Vale course is cancer lifeline
Palestinian nurses who have never left their home country travelled to Alexandria recently to find out more about pioneering cancer treatments.
Oncology nurse Gerry O’Hare, who is based at the Vale of Leven Hospital, was instrumental in setting up the post-graduate diploma with the University of Bethlehem.
And four nurses from Palestine made the trip over here to learn vital skills they will use in their careers.
For some of the students it was the first time they had ever left their home country and the trip saw them spend their time at the Alexandria hospital learning from Gerry.
He has spent years working with the University of Bethlehem on the grant programme and had a leading role in developing the curriculum of the diploma.
The 55-year-old has been a fundamental part of the efforts to educate nurses who have severely limited access to education materials.
He returned to Palestine on a number of visits to the university in the lead-up to the launch of the diploma last year.
Gerry said: “The last two weeks have been a great learning opportunity for the four visiting nurses.

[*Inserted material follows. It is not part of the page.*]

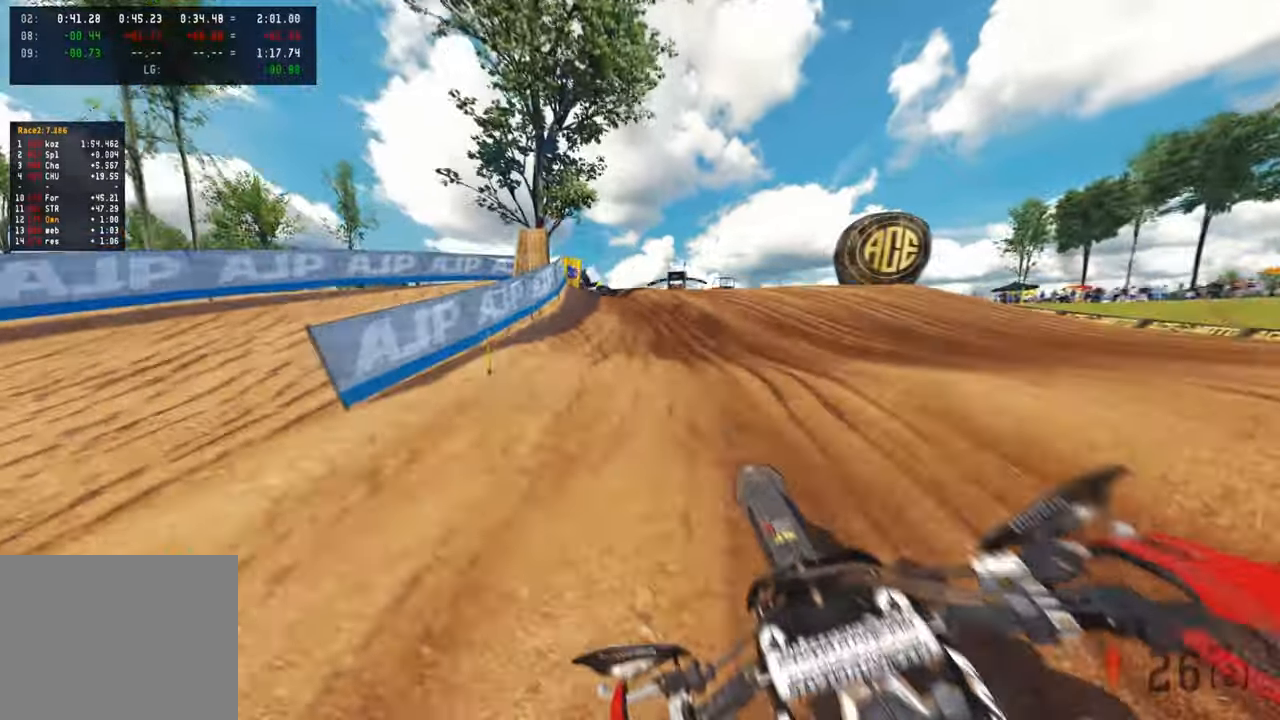
{"buttons": [], "left_stick": "up", "right_stick": "down", "events": [[33, "R1", "up"], [50, "R2", "up"], [100, "R2", "down"], [217, "R2", "up"], [267, "R2", "down"], [333, "R2", "up"], [450, "right_stick", "down"]]}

Our links with Palestine are well established and based on a shared goal of achieving the best treatment possible for patients.
“Another way we help support the diploma programme is through video conferencing, which allows us to teach students from here in Scotland.
“As well as learning a great deal about oncology nursing practices, they have also had a taste of Scottish culture, visiting Loch Katrine, going to a football match, museums and a fundraising event.
“I am proud that NHSGGC and the wider community in Glasgow are helping others in such a humanitarian way.”
Students Khitam Harb, 33, and 26-year-old Dana Nur hailed the trip a “wonderful experience.”
Khitam, who had never been on a plane before, said: “This trip is like a dream for me. I am so glad to be learning here in Scotland.”
Palliative care nurse Dana added: “It is a wonderful opportunity to be able to travel and learn how other parts of the world care for cancer patients.
“The opportunity to come to Scotland is fabulous. I can’t actually believe it is happening.
“Having access to this diploma is a real privilege, not just for us but our patients and for Palestine as a whole. This is a dream come true for me and I am very grateful to everyone who has helped.”
Alongside Gerry, their visit was made possible through collaboration between NHS Greater Glasgow and Clyde, Glasgow City Council, Medical Aid for Palestine and Spirit Aid, a charity set up by actor David Hayman.